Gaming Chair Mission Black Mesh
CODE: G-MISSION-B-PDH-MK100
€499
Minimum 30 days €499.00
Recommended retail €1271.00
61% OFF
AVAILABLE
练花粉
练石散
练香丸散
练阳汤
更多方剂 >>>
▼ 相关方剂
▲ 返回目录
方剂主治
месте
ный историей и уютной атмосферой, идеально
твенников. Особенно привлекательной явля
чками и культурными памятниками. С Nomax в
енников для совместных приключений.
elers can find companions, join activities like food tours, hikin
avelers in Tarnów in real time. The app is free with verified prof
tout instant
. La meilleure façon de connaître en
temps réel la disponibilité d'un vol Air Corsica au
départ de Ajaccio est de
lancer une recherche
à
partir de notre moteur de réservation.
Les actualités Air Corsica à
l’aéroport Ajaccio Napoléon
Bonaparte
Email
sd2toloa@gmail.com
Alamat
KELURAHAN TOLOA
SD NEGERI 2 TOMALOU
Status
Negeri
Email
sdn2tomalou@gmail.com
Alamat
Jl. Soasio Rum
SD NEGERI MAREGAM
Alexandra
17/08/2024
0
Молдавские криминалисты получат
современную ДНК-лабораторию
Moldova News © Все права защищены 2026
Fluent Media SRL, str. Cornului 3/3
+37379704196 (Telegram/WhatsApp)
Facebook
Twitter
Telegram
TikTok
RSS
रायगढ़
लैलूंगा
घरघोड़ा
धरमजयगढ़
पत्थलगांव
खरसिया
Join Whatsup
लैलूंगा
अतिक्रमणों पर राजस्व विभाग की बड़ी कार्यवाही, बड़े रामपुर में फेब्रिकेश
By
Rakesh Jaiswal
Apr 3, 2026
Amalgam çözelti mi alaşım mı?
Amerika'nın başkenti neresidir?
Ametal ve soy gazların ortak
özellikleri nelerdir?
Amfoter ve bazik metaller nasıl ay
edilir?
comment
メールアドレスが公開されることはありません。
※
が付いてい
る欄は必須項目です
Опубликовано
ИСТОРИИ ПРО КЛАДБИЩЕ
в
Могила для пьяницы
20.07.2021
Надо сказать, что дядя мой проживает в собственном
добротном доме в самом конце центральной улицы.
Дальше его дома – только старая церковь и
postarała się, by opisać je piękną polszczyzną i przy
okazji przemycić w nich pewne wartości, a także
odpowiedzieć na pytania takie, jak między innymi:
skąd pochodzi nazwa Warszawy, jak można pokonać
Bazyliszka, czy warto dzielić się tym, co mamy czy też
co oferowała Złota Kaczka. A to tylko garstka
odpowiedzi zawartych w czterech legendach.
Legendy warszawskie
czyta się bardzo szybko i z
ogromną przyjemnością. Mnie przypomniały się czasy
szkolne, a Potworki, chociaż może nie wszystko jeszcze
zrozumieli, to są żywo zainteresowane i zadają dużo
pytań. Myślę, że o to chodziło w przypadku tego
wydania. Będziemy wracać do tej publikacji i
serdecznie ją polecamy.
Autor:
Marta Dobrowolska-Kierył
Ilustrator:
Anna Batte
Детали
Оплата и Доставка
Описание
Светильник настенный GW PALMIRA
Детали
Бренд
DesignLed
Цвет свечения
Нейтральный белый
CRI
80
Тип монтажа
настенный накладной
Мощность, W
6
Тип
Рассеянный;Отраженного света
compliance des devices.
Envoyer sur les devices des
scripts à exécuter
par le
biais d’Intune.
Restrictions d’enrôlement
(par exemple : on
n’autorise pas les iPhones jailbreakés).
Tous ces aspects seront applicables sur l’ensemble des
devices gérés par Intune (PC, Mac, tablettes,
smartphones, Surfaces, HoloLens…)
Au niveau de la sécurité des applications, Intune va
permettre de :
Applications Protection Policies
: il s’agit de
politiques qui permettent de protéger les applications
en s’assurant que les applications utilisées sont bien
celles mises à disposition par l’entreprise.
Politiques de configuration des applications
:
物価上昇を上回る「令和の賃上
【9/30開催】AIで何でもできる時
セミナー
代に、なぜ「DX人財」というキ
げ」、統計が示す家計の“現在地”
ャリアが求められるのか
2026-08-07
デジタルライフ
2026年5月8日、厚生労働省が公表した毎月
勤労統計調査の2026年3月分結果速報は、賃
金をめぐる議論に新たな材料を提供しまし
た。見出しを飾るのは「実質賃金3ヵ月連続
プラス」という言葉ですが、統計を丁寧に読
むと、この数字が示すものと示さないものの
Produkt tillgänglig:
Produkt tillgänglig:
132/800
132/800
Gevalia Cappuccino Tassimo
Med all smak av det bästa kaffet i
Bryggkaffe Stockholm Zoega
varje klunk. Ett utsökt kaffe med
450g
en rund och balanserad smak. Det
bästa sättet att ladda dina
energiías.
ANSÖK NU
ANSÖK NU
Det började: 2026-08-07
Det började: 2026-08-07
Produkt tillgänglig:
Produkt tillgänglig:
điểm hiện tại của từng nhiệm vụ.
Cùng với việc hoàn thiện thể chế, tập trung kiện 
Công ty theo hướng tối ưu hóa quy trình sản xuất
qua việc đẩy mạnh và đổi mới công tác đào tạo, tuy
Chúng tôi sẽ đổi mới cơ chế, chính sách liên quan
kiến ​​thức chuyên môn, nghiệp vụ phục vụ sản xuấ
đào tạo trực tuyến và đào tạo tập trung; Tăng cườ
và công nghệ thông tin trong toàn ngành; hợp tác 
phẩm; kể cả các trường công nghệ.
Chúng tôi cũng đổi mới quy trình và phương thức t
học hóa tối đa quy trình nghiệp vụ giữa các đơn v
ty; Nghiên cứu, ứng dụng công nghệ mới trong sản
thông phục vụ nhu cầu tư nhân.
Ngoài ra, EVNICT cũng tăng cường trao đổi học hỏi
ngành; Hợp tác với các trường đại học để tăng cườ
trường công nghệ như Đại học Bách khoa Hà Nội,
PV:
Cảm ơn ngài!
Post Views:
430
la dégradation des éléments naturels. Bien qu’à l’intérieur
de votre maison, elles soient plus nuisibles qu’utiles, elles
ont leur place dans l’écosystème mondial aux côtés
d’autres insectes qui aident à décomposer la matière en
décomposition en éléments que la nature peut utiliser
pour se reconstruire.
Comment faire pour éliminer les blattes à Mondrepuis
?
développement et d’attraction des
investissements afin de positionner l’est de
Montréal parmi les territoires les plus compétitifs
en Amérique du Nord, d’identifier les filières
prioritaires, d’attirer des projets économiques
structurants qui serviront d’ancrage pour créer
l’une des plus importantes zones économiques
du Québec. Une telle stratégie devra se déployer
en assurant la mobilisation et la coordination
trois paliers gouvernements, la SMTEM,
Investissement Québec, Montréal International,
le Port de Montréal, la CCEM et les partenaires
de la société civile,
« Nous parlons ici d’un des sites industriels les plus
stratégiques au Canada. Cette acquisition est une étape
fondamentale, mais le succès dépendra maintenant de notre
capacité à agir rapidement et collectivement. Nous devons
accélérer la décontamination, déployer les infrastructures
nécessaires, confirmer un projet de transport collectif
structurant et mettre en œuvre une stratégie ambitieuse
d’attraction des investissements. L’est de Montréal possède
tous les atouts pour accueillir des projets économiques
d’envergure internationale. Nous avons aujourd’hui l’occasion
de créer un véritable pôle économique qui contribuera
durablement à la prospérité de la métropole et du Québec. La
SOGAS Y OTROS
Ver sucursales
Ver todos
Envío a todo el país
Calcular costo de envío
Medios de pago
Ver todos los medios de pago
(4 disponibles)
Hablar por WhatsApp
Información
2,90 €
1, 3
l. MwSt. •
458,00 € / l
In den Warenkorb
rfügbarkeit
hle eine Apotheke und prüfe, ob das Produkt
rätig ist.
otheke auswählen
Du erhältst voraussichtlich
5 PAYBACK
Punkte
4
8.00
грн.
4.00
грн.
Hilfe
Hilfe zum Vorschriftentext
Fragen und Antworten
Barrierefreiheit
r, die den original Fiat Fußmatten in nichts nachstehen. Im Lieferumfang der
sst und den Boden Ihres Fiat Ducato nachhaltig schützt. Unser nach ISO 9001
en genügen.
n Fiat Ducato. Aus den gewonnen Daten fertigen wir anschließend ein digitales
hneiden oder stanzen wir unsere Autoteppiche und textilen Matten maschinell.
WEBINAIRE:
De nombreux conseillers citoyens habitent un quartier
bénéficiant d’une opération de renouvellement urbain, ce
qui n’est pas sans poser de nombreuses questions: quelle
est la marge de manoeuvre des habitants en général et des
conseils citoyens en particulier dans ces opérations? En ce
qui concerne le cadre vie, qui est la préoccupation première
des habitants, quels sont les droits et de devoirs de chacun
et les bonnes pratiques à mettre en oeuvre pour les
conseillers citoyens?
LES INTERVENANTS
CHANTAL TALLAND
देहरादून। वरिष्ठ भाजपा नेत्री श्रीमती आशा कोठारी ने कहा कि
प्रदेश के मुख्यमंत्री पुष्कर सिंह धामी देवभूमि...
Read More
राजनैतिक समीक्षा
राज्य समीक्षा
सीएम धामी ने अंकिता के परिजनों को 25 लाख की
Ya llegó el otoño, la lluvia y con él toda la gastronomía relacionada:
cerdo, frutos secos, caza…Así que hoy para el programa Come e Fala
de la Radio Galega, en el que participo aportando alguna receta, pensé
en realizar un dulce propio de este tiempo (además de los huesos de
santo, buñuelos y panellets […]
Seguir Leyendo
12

****************

Activity –
Please transcribe the data above without changes, from its first line to its "Bazyliszka, czy warto" line, and leave out anything past that.

Response –
Gaming Chair Mission Black Mesh
CODE: G-MISSION-B-PDH-MK100
€499
Minimum 30 days €499.00
Recommended retail €1271.00
61% OFF
AVAILABLE
练花粉
练石散
练香丸散
练阳汤
更多方剂 >>>
▼ 相关方剂
▲ 返回目录
方剂主治
месте
ный историей и уютной атмосферой, идеально
твенников. Особенно привлекательной явля
чками и культурными памятниками. С Nomax в
енников для совместных приключений.
elers can find companions, join activities like food tours, hikin
avelers in Tarnów in real time. The app is free with verified prof
tout instant
. La meilleure façon de connaître en
temps réel la disponibilité d'un vol Air Corsica au
départ de Ajaccio est de
lancer une recherche
à
partir de notre moteur de réservation.
Les actualités Air Corsica à
l’aéroport Ajaccio Napoléon
Bonaparte
Email
sd2toloa@gmail.com
Alamat
KELURAHAN TOLOA
SD NEGERI 2 TOMALOU
Status
Negeri
Email
sdn2tomalou@gmail.com
Alamat
Jl. Soasio Rum
SD NEGERI MAREGAM
Alexandra
17/08/2024
0
Молдавские криминалисты получат
современную ДНК-лабораторию
Moldova News © Все права защищены 2026
Fluent Media SRL, str. Cornului 3/3
+37379704196 (Telegram/WhatsApp)
Facebook
Twitter
Telegram
TikTok
RSS
रायगढ़
लैलूंगा
घरघोड़ा
धरमजयगढ़
पत्थलगांव
खरसिया
Join Whatsup
लैलूंगा
अतिक्रमणों पर राजस्व विभाग की बड़ी कार्यवाही, बड़े रामपुर में फेब्रिकेश
By
Rakesh Jaiswal
Apr 3, 2026
Amalgam çözelti mi alaşım mı?
Amerika'nın başkenti neresidir?
Ametal ve soy gazların ortak
özellikleri nelerdir?
Amfoter ve bazik metaller nasıl ay
edilir?
comment
メールアドレスが公開されることはありません。
※
が付いてい
る欄は必須項目です
Опубликовано
ИСТОРИИ ПРО КЛАДБИЩЕ
в
Могила для пьяницы
20.07.2021
Надо сказать, что дядя мой проживает в собственном
добротном доме в самом конце центральной улицы.
Дальше его дома – только старая церковь и
postarała się, by opisać je piękną polszczyzną i przy
okazji przemycić w nich pewne wartości, a także
odpowiedzieć na pytania takie, jak między innymi:
skąd pochodzi nazwa Warszawy, jak można pokonać
Bazyliszka, czy warto dzielić się tym, co mamy czy też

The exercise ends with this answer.